**Exercise:** What is the number of lines in these entries that include "described"? Write that number and no other text.

(Listed records begins)

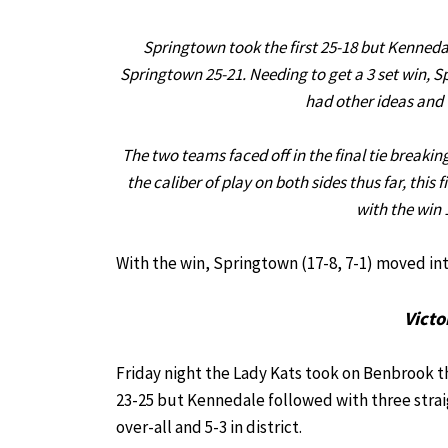
Springtown took the first 25-18 but Kennedal
Springtown 25-21. Needing to get a 3 set win, S
had other ideas and 
The two teams faced off in the final tie breakin
the caliber of play on both sides thus far, thi
with the win 
With the win, Springtown (17-8, 7-1) moved into
Victo
Friday night the Lady Kats took on Benbrook th
23-25 but Kennedale followed with three straig
over-all and 5-3 in district.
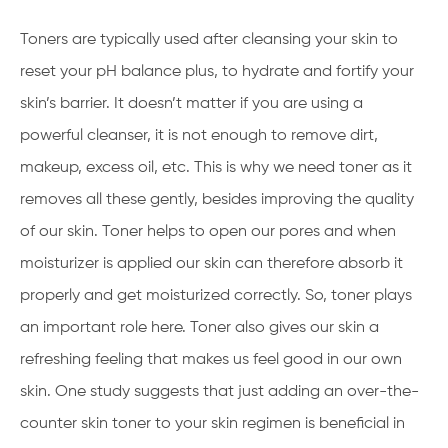
Toners are typically used after cleansing your skin to
reset your pH balance plus, to hydrate and fortify your
skin’s barrier. It doesn’t matter if you are using a
powerful cleanser, it is not enough to remove dirt,
makeup, excess oil, etc. This is why we need toner as it
removes all these gently, besides improving the quality
of our skin. Toner helps to open our pores and when
moisturizer is applied our skin can therefore absorb it
properly and get moisturized correctly. So, toner plays
an important role here. Toner also gives our skin a
refreshing feeling that makes us feel good in our own
skin. One study suggests that just adding an over-the-
counter skin toner to your skin regimen is beneficial in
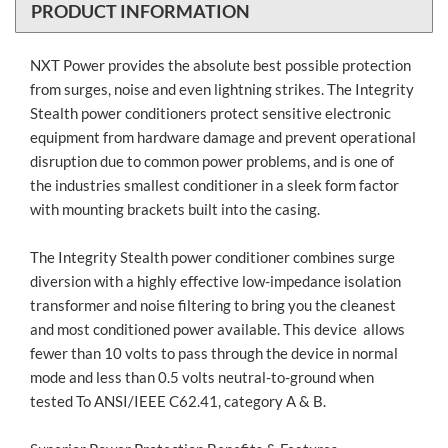
PRODUCT INFORMATION
NXT Power provides the absolute best possible protection
from surges, noise and even lightning strikes. The Integrity
Stealth power conditioners protect sensitive electronic
equipment from hardware damage and prevent operational
disruption due to common power problems, and is one of
the industries smallest conditioner in a sleek form factor
with mounting brackets built into the casing.
The Integrity Stealth power conditioner combines surge
diversion with a highly effective low-impedance isolation
transformer and noise filtering to bring you the cleanest
and most conditioned power available. This device allows
fewer than 10 volts to pass through the device in normal
mode and less than 0.5 volts neutral-to-ground when
tested To ANSI/IEEE C62.41, category A & B.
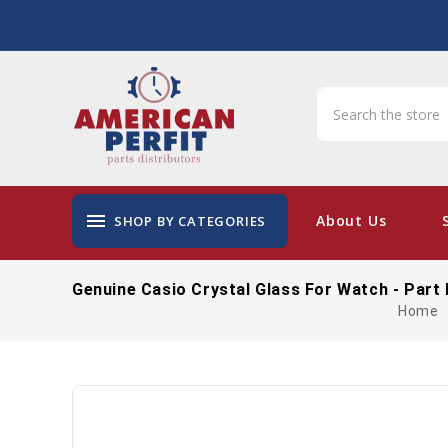
menu
About Us
SHOP BY CATEGORIES
Genuine Casio Crystal Glass For Watch - Part
Home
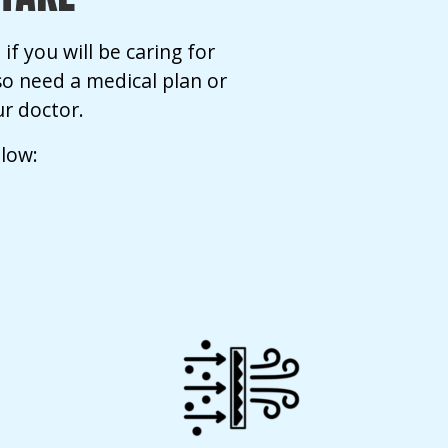
if you will be caring for
so need a medical plan or
r doctor.
elow:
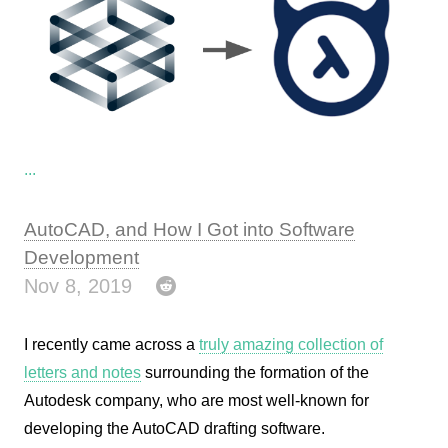
...
AutoCAD, and How I Got into Software
Development
Nov 8, 2019
I recently came across a
truly amazing collection of
letters and notes
surrounding the formation of the
Autodesk company, who are most well-known for
developing the AutoCAD drafting software.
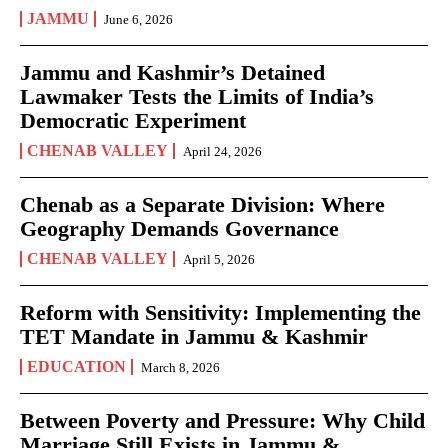
JAMMU
June 6, 2026
Jammu and Kashmir’s Detained
Lawmaker Tests the Limits of India’s
Democratic Experiment
CHENAB VALLEY
April 24, 2026
Chenab as a Separate Division: Where
Geography Demands Governance
CHENAB VALLEY
April 5, 2026
Reform with Sensitivity: Implementing the
TET Mandate in Jammu & Kashmir
EDUCATION
March 8, 2026
Between Poverty and Pressure: Why Child
Marriage Still Exists in Jammu &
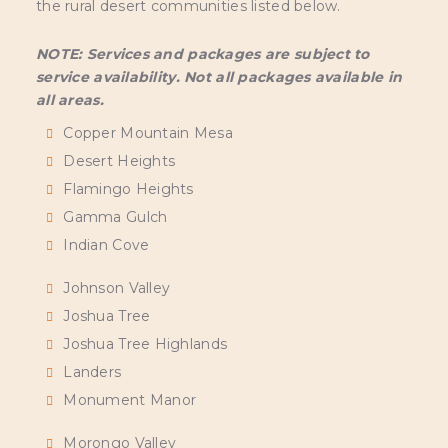
the rural desert communities listed below.
NOTE: Services and packages are subject to
service availability. Not all packages available in
all areas.
Copper Mountain Mesa
Desert Heights
Flamingo Heights
Gamma Gulch
Indian Cove
Johnson Valley
Joshua Tree
Joshua Tree Highlands
Landers
Monument Manor
Morongo Valley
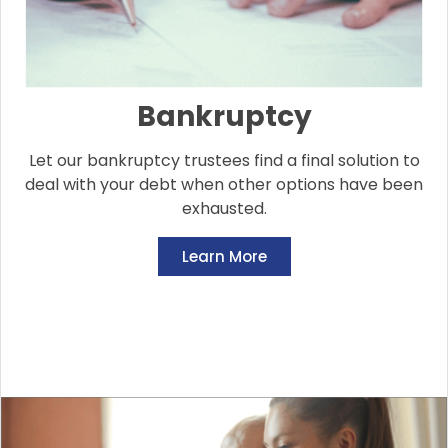
Bankruptcy
Let our bankruptcy trustees find a final solution to
deal with your debt when other options have been
exhausted.
Learn More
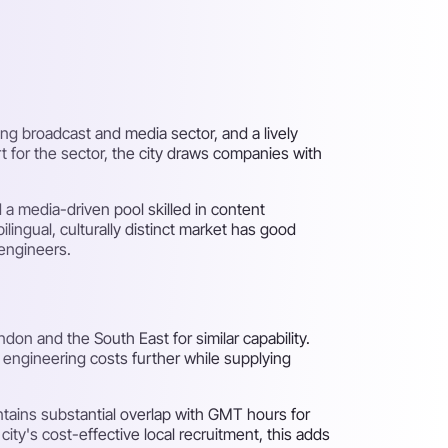
ong broadcast and media sector, and a lively
 for the sector, the city draws companies with
 a media-driven pool skilled in content
ilingual, culturally distinct market has good
 engineers.
n and the South East for similar capability.
 engineering costs further while supplying
tains substantial overlap with GMT hours for
y's cost-effective local recruitment, this adds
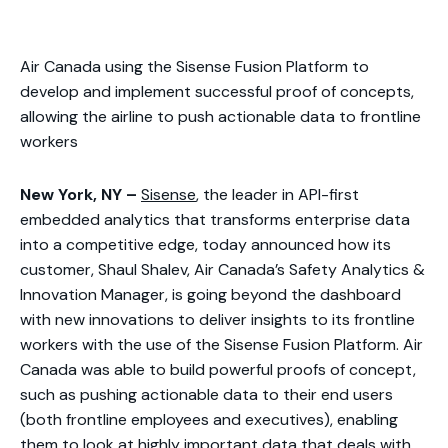
Air Canada using the Sisense Fusion Platform to
develop and implement successful proof of concepts,
allowing the airline to push actionable data to frontline
workers
New York, NY –
Sisense
, the leader in API-first
embedded analytics that transforms enterprise data
into a competitive edge, today announced how its
customer, Shaul Shalev, Air Canada’s Safety Analytics &
Innovation Manager, is going beyond the dashboard
with new innovations to deliver insights to its frontline
workers with the use of the Sisense Fusion Platform. Air
Canada was able to build powerful proofs of concept,
such as pushing actionable data to their end users
(both frontline employees and executives), enabling
them to look at highly important data that deals with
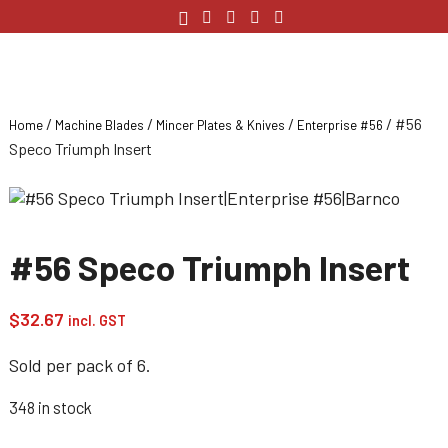
/
/
/
/ #56
Home
Machine Blades
Mincer Plates & Knives
Enterprise #56
Speco Triumph Insert
#56 Speco Triumph Insert
$
32.67
incl. GST
Sold per pack of 6.
348 in stock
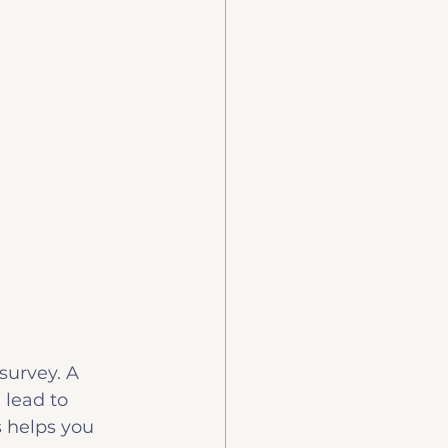
urvey. A 
lead to 
s helps you 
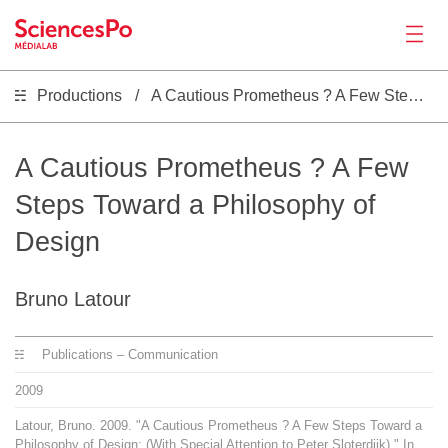
Productions
A Cautious Prometheus ? A Few Steps Toward a Philosophy of Design
Actualités
Productions
A Cautious Prometheus ? A Few
Steps Toward a Philosophy of
Activités
Design
Outils
Bruno Latour
Séminaire
Publications – Communication
2009
Recrutement
Latour, Bruno. 2009. "A Cautious Prometheus ? A Few Steps Toward a
Philosophy of Design: (With Special Attention to Peter Sloterdijk)." In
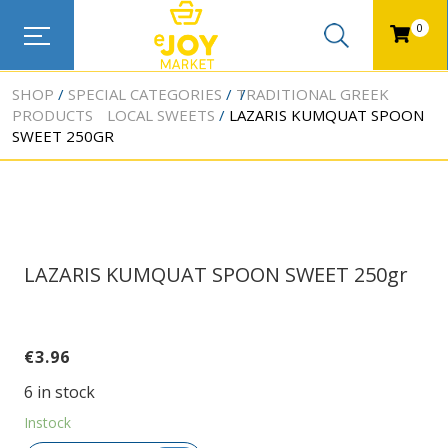
0
SHOP
SPECIAL CATEGORIES
TRADITIONAL GREEK
PRODUCTS
LOCAL SWEETS
LAZARIS KUMQUAT SPOON
SWEET 250GR
LAZARIS KUMQUAT SPOON SWEET 250gr
€
3.96
6 in stock
Instock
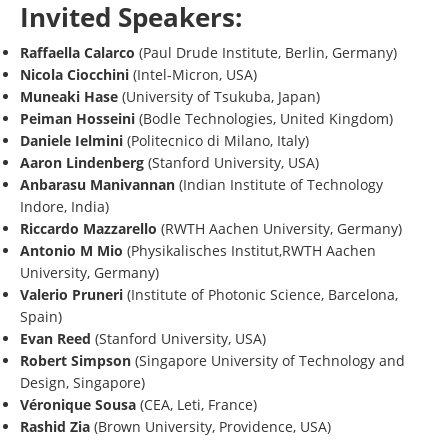
Invited Speakers:
Raffaella Calarco
(Paul Drude Institute, Berlin, Germany)
Nicola Ciocchini
(Intel-Micron, USA)
Muneaki Hase
(University of Tsukuba, Japan)
Peiman Hosseini
(Bodle Technologies, United Kingdom)
Daniele Ielmini
(Politecnico di Milano, Italy)
Aaron Lindenberg
(Stanford University, USA)
Anbarasu Manivannan
(Indian Institute of Technology
Indore, India)
Riccardo Mazzarello
(RWTH Aachen University, Germany)
Antonio M Mio
(Physikalisches Institut,RWTH Aachen
University, Germany)
Valerio Pruneri
(Institute of Photonic Science, Barcelona,
Spain)
Evan Reed
(Stanford University, USA)
Robert Simpson
(Singapore University of Technology and
Design, Singapore)
Véronique Sousa
(CEA, Leti, France)
Rashid Zia
(Brown University, Providence, USA)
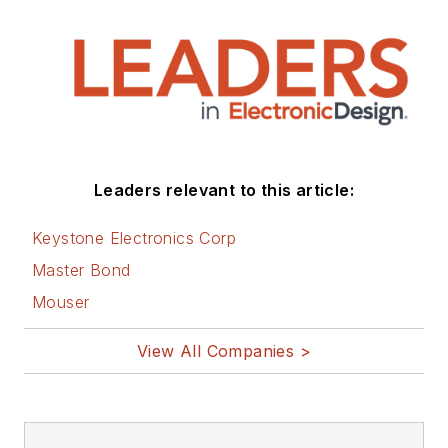
Leaders relevant to this article:
Keystone Electronics Corp
Master Bond
Mouser
View All Companies >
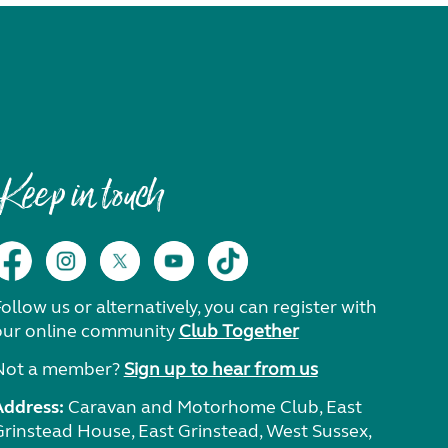
Keep in touch
ollow us or alternatively, you can register with
our online community
Club Together
Not a member?
Sign up to hear from us
Address:
Caravan and Motorhome Club, East
Grinstead House, East Grinstead, West Sussex,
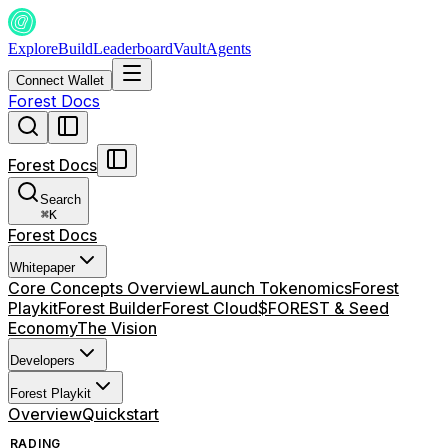
Explore
Build
Leaderboard
Vault
Agents
Connect Wallet
Forest Docs
Forest Docs
Search
⌘
K
Forest Docs
Whitepaper
Core Concepts Overview
Launch Tokenomics
Forest
Playkit
Forest Builder
Forest Cloud
$FOREST & Seed
Economy
The Vision
Developers
Forest Playkit
Overview
Quickstart
TRADING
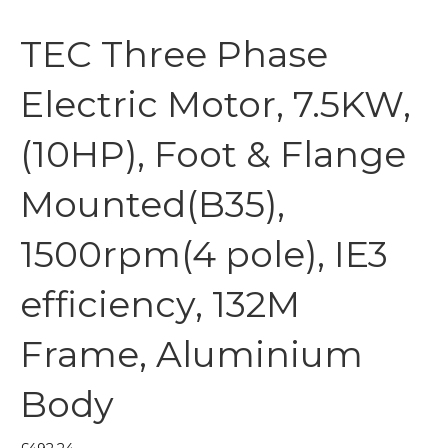
TEC Three Phase
Electric Motor, 7.5KW,
(10HP), Foot & Flange
Mounted(B35),
1500rpm(4 pole), IE3
efficiency, 132M
Frame, Aluminium
Body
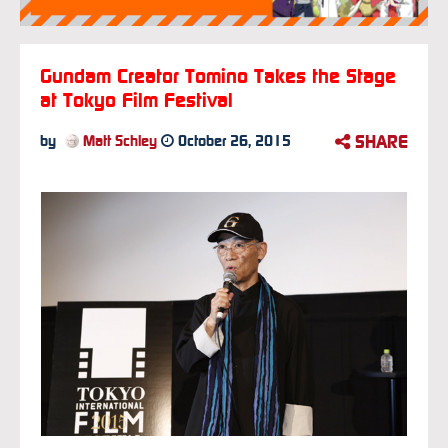
Gundam Creator Tomino Takes the Stage
at Tokyo Film Festival
SHARE
by
Matt Schley
October 26, 2015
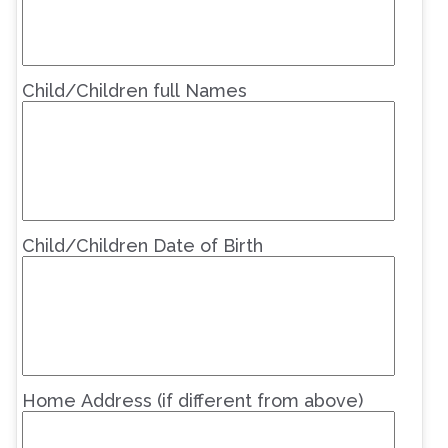
Child/Children full Names
Child/Children Date of Birth
Home Address (if different from above)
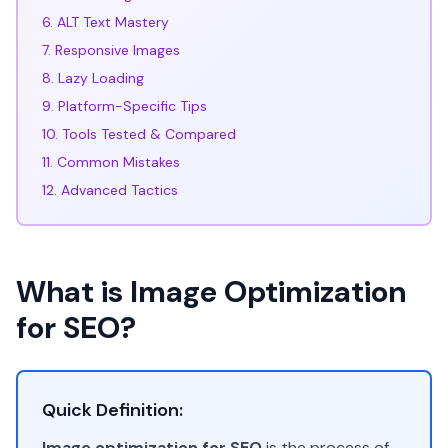
6. ALT Text Mastery
7. Responsive Images
8. Lazy Loading
9. Platform-Specific Tips
10. Tools Tested & Compared
11. Common Mistakes
12. Advanced Tactics
What is Image Optimization
for SEO?
Quick Definition:
Image optimization for SEO
is the process of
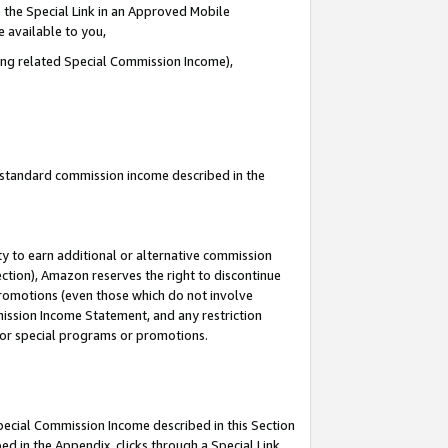
 the Special Link in an Approved Mobile
e available to you,
ding related Special Commission Income),
u standard commission income described in the
y to earn additional or alternative commission
ection), Amazon reserves the right to discontinue
promotions (even those which do not involve
mmission Income Statement, and any restriction
 for special programs or promotions.
Special Commission Income described in this Section
ed in the Appendix, clicks through a Special Link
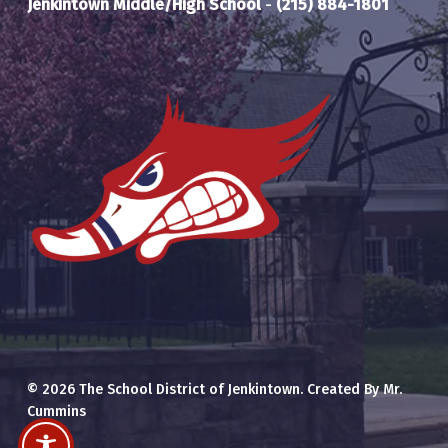
Jenkintown Middle/High School
-
(215) 884-1801
© 2026 The School District of Jenkintown. Created By Mr.
Cummins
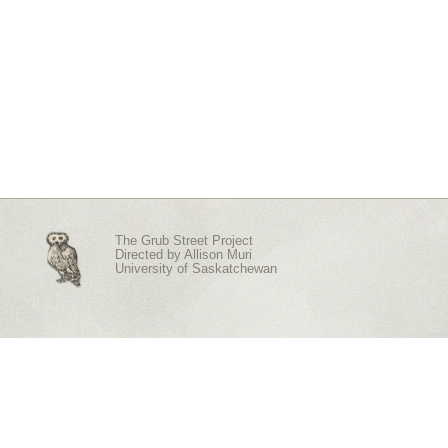
The Grub Street Project
Directed by
Allison Muri
University of Saskatchewan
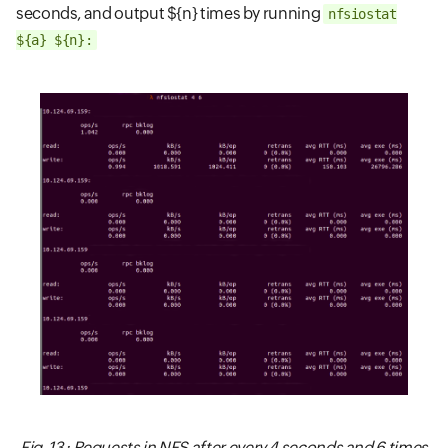
seconds, and output ${n} times by running
nfsiostat
${a} ${n}:
Fig. 13 : Requests in NFS after every 4 seconds and 6 times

(Listed records ends)

**Task answer:** 2